Oliver Stone Never Sleeps

StoneBeau Willimon in Malibu Magazine:

While winning the Best Adapted Screenplay Oscar for Midnight Express (1978), it was the critically acclaimed Platoon (1986) that proved to be Stone’s big breakthrough, earning him his second Academy Award, this time for Best Director. He built on Platoon’s success the following year with Wall Street, solidifying his reputation as one of America’s most exciting new directors. Wall Street told the tale of stockbroker Bud Fox’s (Charlie Sheen) rise and fall during the ’80s’ bull market at the hands of uber-tycoon Gordon Gekko (Michael Douglas). The film immortalized Gekko’s proclamation that “Greed is good” and has since become a modern classic. That was 23 years and 15 movies ago.
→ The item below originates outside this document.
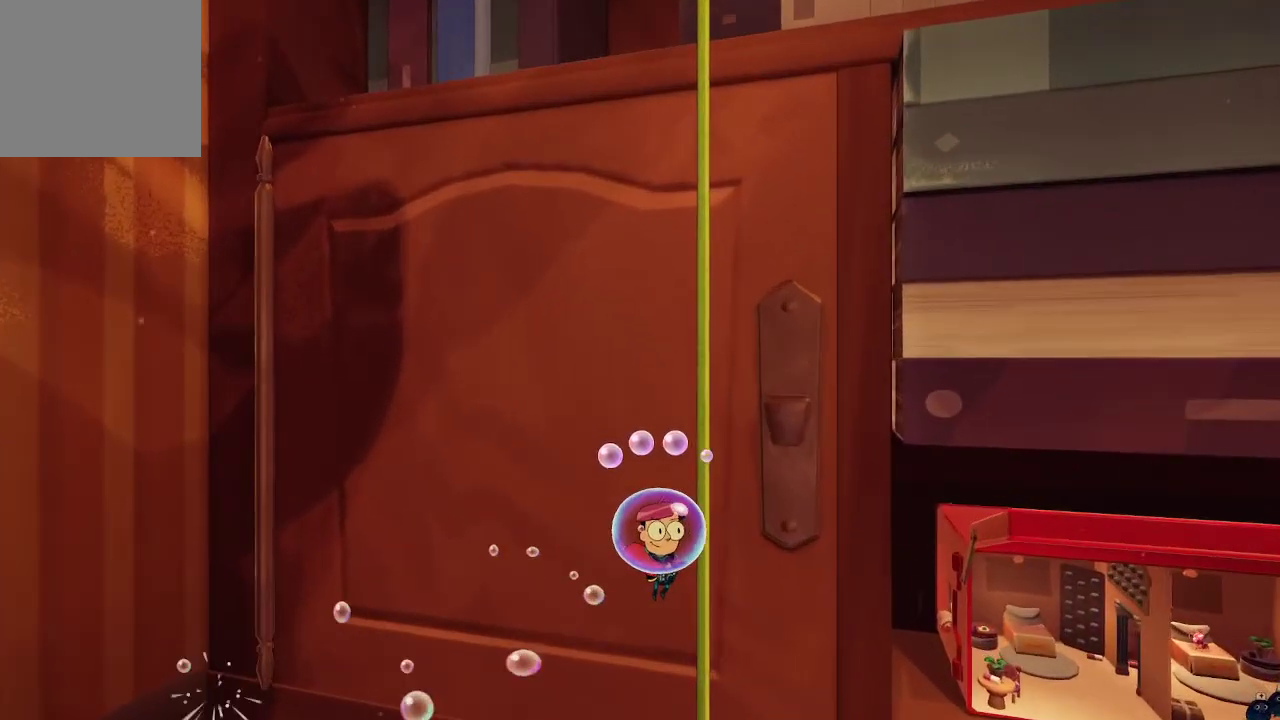
{"buttons": ["A"], "left_stick": "up", "right_stick": "center", "events": []}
So why a sequel now?

I posed that question to one of the film’s producers, Eric Kopeloff, who also worked with Stone on the Bush Jr. biopic W. “I think that the crash of the economy and the aftermath was inspirational in deciding to want to push forward and make a project like this,” said Kopeloff. “It was clear to Oliver and myself that it was an amazing time to actually go and make a film that will mirror what’s going on in the system and help people understand what happened … at the same time make it entertaining and make a Wall Street film that everybody knows and loves.”
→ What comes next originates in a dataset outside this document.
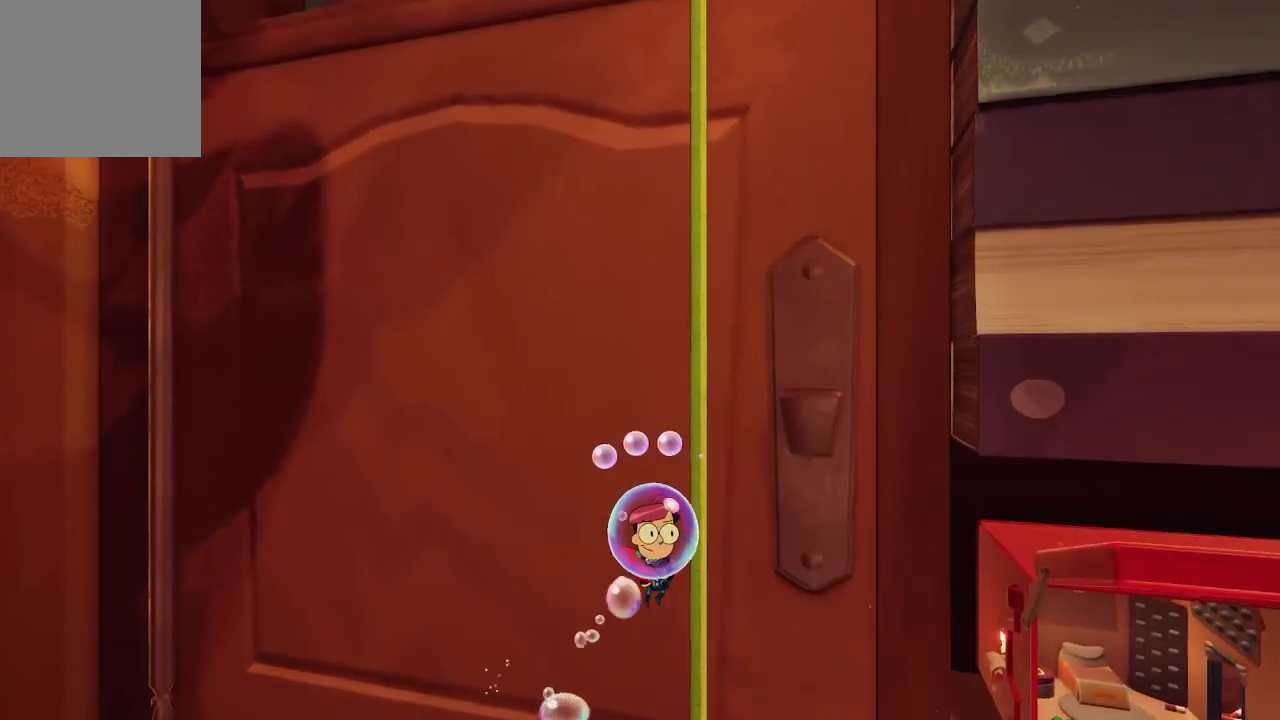
{"buttons": [], "left_stick": "up", "right_stick": "center", "events": [[333, "A", "up"]]}
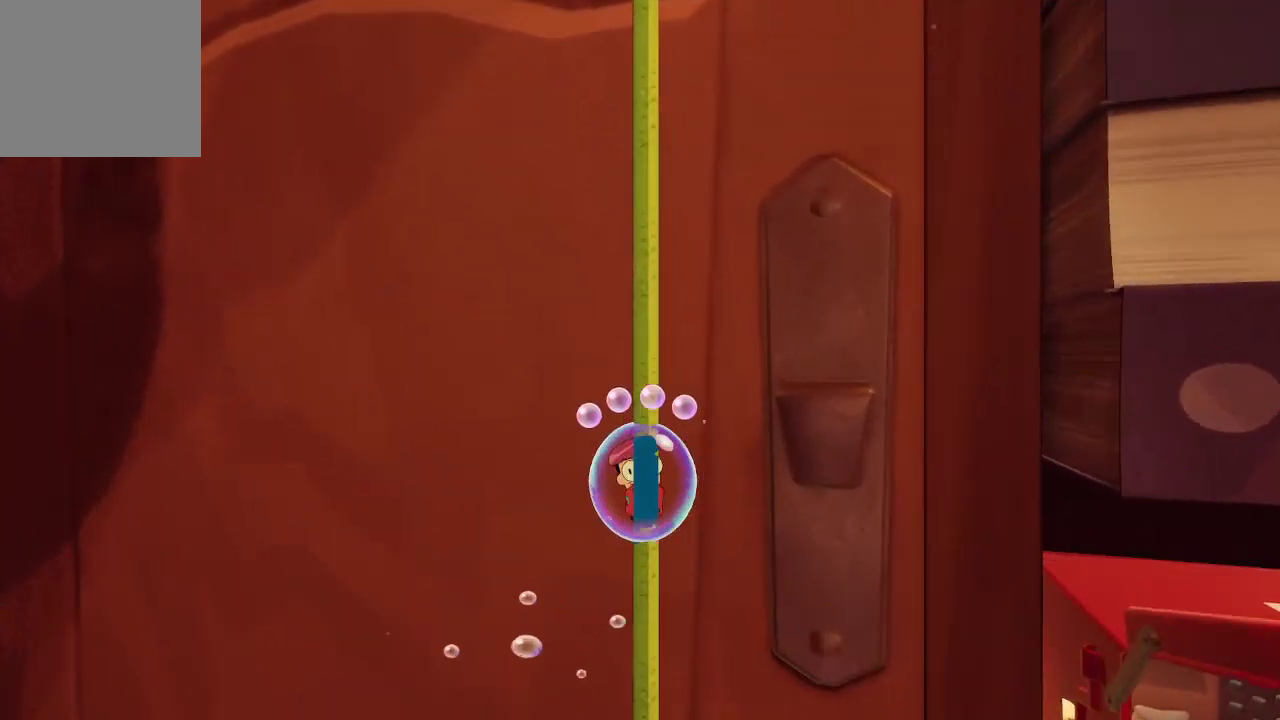
{"buttons": [], "left_stick": "up", "right_stick": "center", "events": []}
The more cynical among movie goers might speculate that Stone and his fellow producers are merely exploiting the recent financial crisis to cash in on a past glory. But Stone wouldn’t characterize the film as a sequel at all. Early on during our interview, he admonished me for calling the movie Wall Street II. “That’s not the title,” he said. “The actual title is Wall Street: Money Never Sleeps.” In fact, Stone has quite a track record of revisiting certain subject matters: Vietnam (Platoon, Heaven and Earth, Born on the Fourth of July), U.S. presidents (JFK, Nixon, W.), the media (Talk Radio, Natural Born Killers), Latin America (Salvador, South of the Border, the script for Scarface) and Fidel Castro (Commandante, Looking for Fidel and an upcoming third Castro documentary). One could even cite his period epic Alexander as an example. After the movie’s initial box-office disappointment, Stone re-edited the film before it was released on DVD in 2005. Unsatisfied with his own director’s cut, Stone released yet a third DVD version in 2007 titled Alexander Revisited: The Final Unrated Cut. “It’s three hours and 45 minutes with an intermission. It’s the correct version. It’s the one I should have done, fought for. It’s the whole kit and kaboodle,” said Stone. “I always struggled with that film because we were rushed. But it’s my fault and I accepted it.”